Without any of the pictures, set down the data below exactly.
────────────────
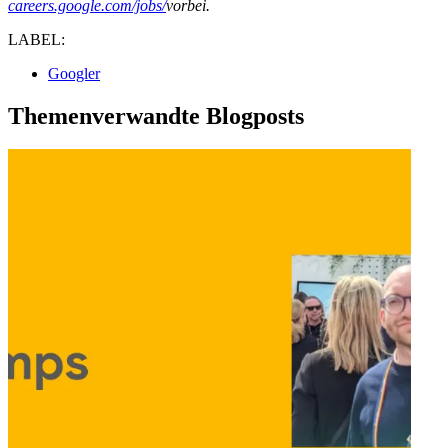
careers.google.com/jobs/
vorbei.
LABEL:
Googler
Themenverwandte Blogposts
────────────────
» EXERCISE ANSWER
careers.google.com/jobs/
vorbei.
LABEL:
Googler
Themenverwandte Blogposts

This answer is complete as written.